Read on to learn about the pieces that make up CodeCollaborator and how they interact.

Moving Parts

The Server

As with most enterprise-class software systems, a server process acts as the hub, manager, and controller of information. The server has a web-based user interface where users and administrators can do everything — create and perform reviews, configure personal and system-wide settings and run reports.

Besides the web-based user interface, the server also hosts a Web Services server. This server is integrated into the same web server as the web-based user interface, so no additional configuration is necessary. You can use Web Services to integrate CodeCollaborator into any external systems (SCM server triggers, issue-tracking systems, reporting scripts, intranet portals, data-mining tools, etc.).

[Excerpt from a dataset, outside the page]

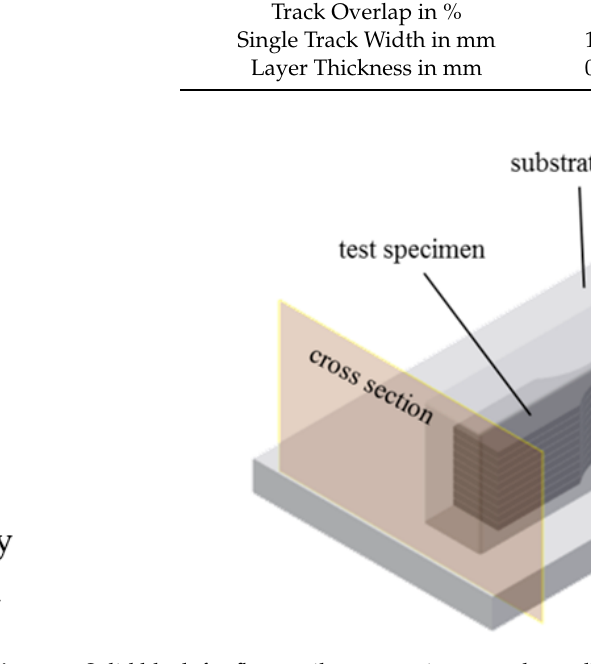
Figure 5. Solid block for flat tensile test specimens and metallographic witness sample.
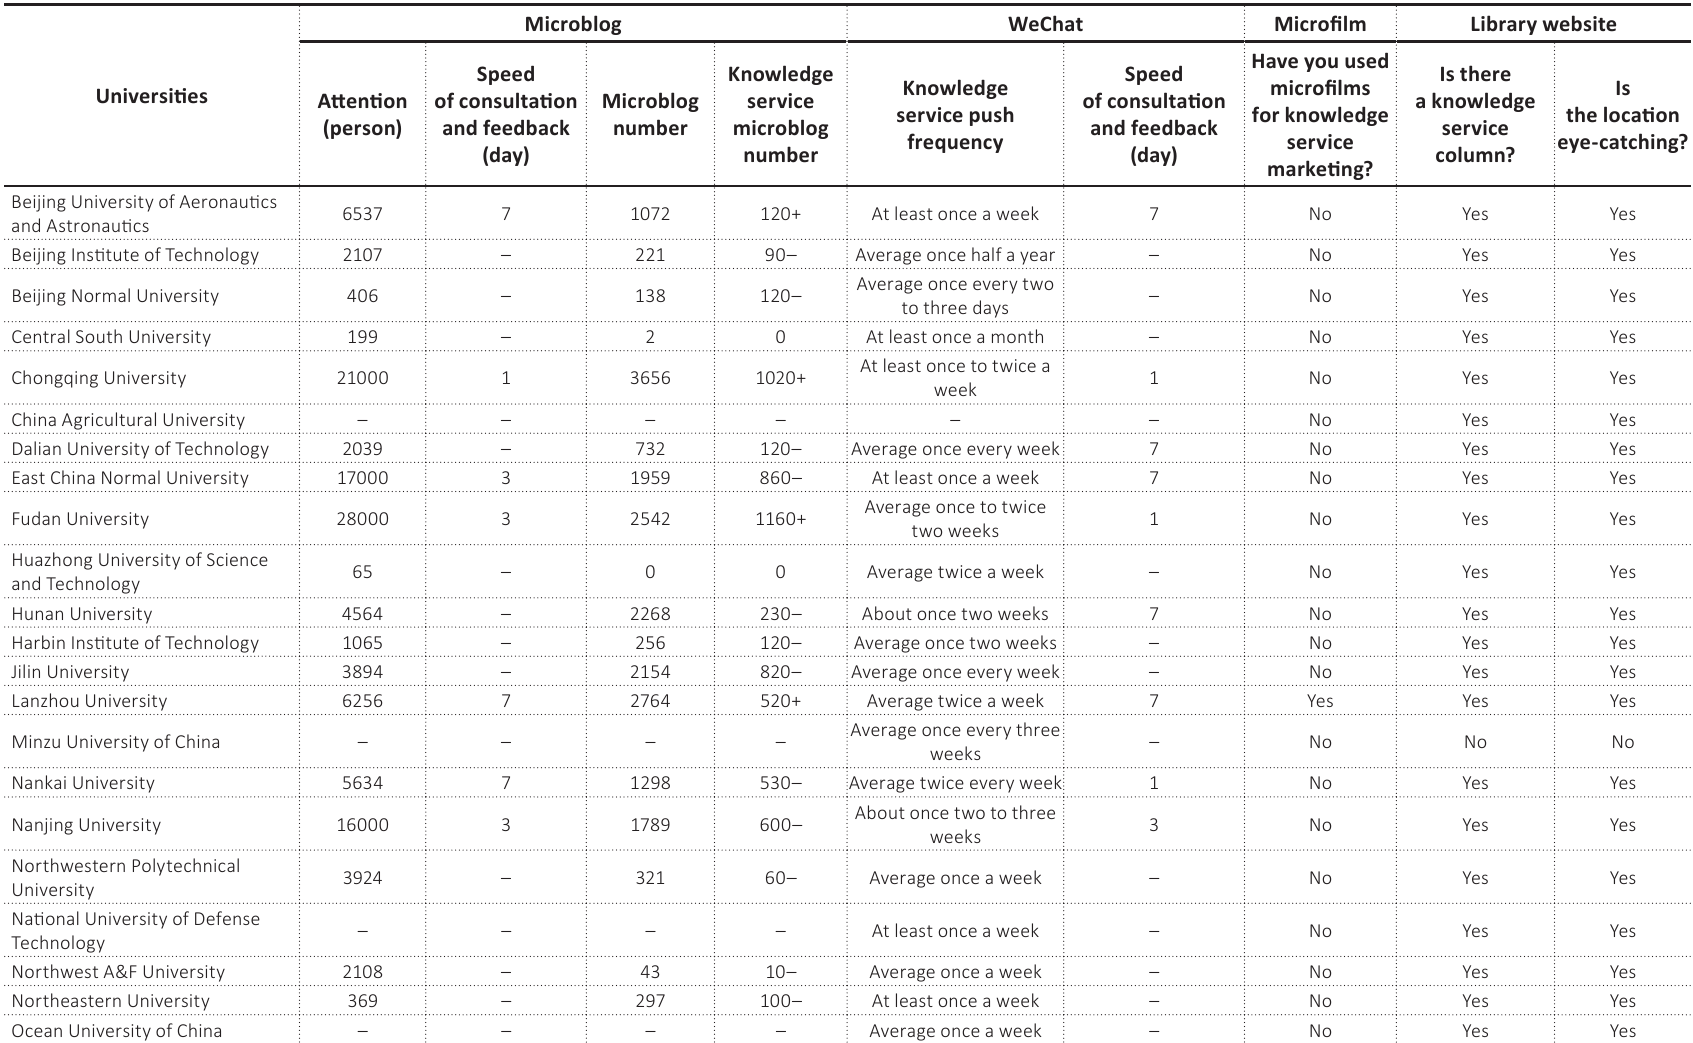
Table 1. Marketing and promotion of knowledge services of “double first-class” university library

Other CodeCollaborator software (such as the command-line and GUI clients) also use this Web Services interface. We even supply a Java client library that provides an object-oriented interface to this system.

The server uses an external database to store all data and configuration. Currently CodeCollaborator supports MySQL, Oracle, Microsoft SQL Server, and an embedded database (Hypersonic) that is useful during trials.

Command-line Client

Developers will typically install the cross-platform command-line client. This tool lets you upload local files (and file-changes) into new and existing reviews.

Report-generators will also install the command-line client. Although all information in the system can be retreived through Web Services, we also support a rich set of reports in a variety of data formats (HTML, XML, CSV) with appropriate filtering options. You can access these reports through the command-line (as well as through the web-based user interface).

Windows GUI Client

Windows users have the option of installing a graphical client to complement the web-based user interface already provided by the server.

The Windows GUI Client provides all the functionality of the command-line client, but in a graphical interface. The client also supports a larger range of version control systems than does the command-line client.

In addition, the Windows GUI Client gives you a taskbar icon that updates to show you whether you have any pending tasks in CodeCollaborator.

Perforce® Integration

Perforce users will probably want to install the Perforce Client Integration tools. These are included in the command-line installer.

Integration with P4V and P4Win lets developers upload changelists into new or existing reviews just by right-clicking on the changelist. This works on both "pending" and "submitted" changelists.

We also supply a special tool for use as a Perforce server trigger. For example, you can use this to enforce a rule like "Every submit on this branch requires a review." You can also use this to automatically upload all submitted changelists into CodeCollaborator so that you can review code after it has been checked in. This can be especially useful with off-shore development groups.

Eclipse™ Integration

Our Eclipse Plug-in enables users to upload files to new and existing reviews directly from their Eclipse workspace. We also provide a view that updates to show you whether you have any pending tasks in CodeCollaborator.

Web Services API

The CodeCollaborator server publishes a Web Services API based on the widely-used XML-RPC standard. It is easy to communicate with the server on any platform and language.

The command-line and Windows GUI clients themselves use this Web Services API. In fact, we additionally wrap the API inside a type-safe, object-oriented, efficient data model and we provide libraries in Java so you can take advantage of the same technology for your integrations.

There are many reasons why you might want to integrate CodeCollaborator with other systems. An issue-tracker integration point might let you synchronize CodeCollaborator "defects" with issue-tracker "issues," or you might want to mirror review data (metrics/comments/file-diffs) into the associated ticket. A reporting integration point might let you mirror CodeCollaborator metrics into your existing reporting system (examples: defects/kLOC, defects/man-hour, kLOC/man-hour, number of defects found of different types or severities).